:: LIST OF TASKS ::
**1.** According to the passage on the Burmese term Tayoke, which theories currently dominate academic views on the origin of the word?
**2.** Write a continuation of the passage on the Burmese term Tayoke, starting after its last sentence.

:: PROVIDED PASSAGE ::
= Tayoke =

Burmese term for Chinese people

Tayoke or Tayote (တရုတ်, /my/), formerly spelt tarup (တရုပ်) or taruk (တရုက်), is an exonym in the Burmese language used to refer to China and Chinese people. The reference of this term has not remained static throughout history; rather, it has sequentially referred to two or three different ethnic groups. It does not merely relate to a bounded territory with an unchanging population, but rather to an imagined space. Initially, Burmese used this term to refer to an entity located to the north of Myanmar, and also the peoples living beyond northern Myanmar. It broadened to refer to a large category, became a designation for China and the Chinese around the 19th and 20th centuries.

== Etymology ==
Currently, academic views on the origin of the word "Tayoke" mainly include theories such as "Turkic", "Darughachi", and "Dali".

:: Data records ::
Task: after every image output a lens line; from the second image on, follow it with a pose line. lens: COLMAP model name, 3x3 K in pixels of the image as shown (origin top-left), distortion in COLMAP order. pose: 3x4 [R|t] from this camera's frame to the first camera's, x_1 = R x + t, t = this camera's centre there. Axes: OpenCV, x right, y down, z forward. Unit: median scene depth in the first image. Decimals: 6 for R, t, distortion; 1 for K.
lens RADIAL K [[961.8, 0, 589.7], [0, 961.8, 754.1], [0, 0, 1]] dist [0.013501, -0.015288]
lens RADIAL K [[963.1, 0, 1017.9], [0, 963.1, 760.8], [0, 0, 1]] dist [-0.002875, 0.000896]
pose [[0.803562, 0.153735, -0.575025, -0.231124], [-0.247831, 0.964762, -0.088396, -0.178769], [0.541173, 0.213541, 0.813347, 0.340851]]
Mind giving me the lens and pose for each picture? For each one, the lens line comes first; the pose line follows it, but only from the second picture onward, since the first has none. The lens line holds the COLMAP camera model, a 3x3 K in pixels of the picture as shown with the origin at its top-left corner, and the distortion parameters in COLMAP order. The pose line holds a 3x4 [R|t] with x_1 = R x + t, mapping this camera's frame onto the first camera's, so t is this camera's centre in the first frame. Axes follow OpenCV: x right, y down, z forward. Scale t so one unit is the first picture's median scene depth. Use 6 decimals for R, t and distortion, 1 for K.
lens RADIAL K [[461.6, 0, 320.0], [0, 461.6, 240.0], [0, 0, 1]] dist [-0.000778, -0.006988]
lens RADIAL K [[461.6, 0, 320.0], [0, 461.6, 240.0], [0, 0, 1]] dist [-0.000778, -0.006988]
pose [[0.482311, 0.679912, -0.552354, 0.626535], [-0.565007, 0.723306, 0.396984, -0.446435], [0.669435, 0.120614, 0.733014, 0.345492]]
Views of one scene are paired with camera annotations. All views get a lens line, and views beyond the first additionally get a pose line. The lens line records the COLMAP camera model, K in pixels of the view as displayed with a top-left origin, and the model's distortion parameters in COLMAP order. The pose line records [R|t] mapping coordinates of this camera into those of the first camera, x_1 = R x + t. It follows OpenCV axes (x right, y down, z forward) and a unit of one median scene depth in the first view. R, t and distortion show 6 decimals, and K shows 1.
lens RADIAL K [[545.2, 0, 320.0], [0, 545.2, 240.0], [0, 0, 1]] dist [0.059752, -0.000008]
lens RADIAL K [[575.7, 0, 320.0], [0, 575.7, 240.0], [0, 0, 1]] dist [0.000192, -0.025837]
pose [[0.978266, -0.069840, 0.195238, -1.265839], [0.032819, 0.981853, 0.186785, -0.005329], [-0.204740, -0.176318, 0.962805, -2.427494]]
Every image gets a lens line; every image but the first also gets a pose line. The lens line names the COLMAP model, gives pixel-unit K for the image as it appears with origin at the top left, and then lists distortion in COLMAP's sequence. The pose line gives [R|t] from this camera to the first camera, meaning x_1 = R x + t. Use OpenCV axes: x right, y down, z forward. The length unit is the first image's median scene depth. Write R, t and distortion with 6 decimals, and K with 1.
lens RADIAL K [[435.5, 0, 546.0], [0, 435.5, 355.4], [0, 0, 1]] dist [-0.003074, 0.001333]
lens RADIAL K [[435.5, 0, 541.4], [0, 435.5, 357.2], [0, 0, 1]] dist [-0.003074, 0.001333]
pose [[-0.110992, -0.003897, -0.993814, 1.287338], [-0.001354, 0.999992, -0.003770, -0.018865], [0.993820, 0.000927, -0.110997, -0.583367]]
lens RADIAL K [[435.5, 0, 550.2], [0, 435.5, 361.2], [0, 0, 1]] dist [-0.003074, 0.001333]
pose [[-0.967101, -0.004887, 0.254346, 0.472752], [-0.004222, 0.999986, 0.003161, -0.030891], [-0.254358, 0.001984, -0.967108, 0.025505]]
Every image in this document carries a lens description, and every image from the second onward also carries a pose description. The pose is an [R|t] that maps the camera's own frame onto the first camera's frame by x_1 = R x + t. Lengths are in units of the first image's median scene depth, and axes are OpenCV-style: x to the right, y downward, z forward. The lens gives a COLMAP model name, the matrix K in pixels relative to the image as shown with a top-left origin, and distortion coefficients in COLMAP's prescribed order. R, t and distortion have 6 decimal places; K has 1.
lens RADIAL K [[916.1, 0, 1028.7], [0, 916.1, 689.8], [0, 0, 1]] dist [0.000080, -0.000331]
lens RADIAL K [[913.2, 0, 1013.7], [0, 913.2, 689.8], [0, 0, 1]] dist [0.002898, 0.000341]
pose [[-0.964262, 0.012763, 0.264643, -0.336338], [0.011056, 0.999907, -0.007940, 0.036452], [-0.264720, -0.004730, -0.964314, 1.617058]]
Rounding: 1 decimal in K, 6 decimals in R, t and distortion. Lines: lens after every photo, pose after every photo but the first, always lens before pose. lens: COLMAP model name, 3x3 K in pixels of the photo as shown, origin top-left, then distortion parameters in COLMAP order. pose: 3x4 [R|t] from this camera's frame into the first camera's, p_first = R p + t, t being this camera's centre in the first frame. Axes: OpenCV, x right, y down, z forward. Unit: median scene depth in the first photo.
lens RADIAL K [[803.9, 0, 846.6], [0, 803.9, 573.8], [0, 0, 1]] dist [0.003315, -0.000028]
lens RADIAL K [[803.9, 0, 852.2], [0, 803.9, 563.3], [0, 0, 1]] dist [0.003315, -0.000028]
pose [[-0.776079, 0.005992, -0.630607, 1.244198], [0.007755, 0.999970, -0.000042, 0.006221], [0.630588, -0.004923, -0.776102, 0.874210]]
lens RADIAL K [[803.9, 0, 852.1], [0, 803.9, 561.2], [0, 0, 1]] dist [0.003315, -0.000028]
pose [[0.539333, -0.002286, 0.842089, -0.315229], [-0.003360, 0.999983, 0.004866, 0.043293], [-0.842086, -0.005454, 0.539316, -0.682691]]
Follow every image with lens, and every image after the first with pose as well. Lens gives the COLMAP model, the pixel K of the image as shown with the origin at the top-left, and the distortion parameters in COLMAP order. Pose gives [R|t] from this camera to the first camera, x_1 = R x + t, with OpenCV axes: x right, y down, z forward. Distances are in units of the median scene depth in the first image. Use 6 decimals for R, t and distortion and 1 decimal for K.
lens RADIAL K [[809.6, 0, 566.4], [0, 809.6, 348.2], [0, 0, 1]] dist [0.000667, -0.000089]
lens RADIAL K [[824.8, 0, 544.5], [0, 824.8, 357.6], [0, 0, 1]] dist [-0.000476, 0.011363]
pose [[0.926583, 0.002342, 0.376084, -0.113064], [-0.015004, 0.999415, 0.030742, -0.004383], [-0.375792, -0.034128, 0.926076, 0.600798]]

:: ANSWERS BELOW ::
**1.** The "Turkic," "Darughachi," and "Dali" theories.

**2.**
Scholars such as Arthur Purves Phayre, Gordon Luce, Sao Saimong, and He Ping believe that the word "Tayoke" originates from "Turkic", as Turkic peoples were the primary components of the Mongol army during the Mongol invasion of Burma. Chen Yi-sein suggested that "Tayoke" evolved from "Drog", which is the Tibetan word for "Turk". In 1285, Kublai Khan ordered the Qocho royal, Sösök tigin, to lead troops into Tagaung, accompanied by Tibetan monks from 70 monasteries. In Tibetan language, Turks are called Drug (Droog) or Drugu (Droogoo). The Burmese learned from the Tibetan monks that the Mongol army was called Drug. However, as the Burmese language of the Bagan period lacked voiced D/G sounds, Drug was transliterated as Truk/Taruk.

In 1955, the Burmese Chinese newspaper The New Rangoon (新仰光報) proposed that "Tayoke" is a phonetic transcription of "Darughachi". This theory has been endorsed by scholars such as Chen Yan (陈炎) and Hu Axiang.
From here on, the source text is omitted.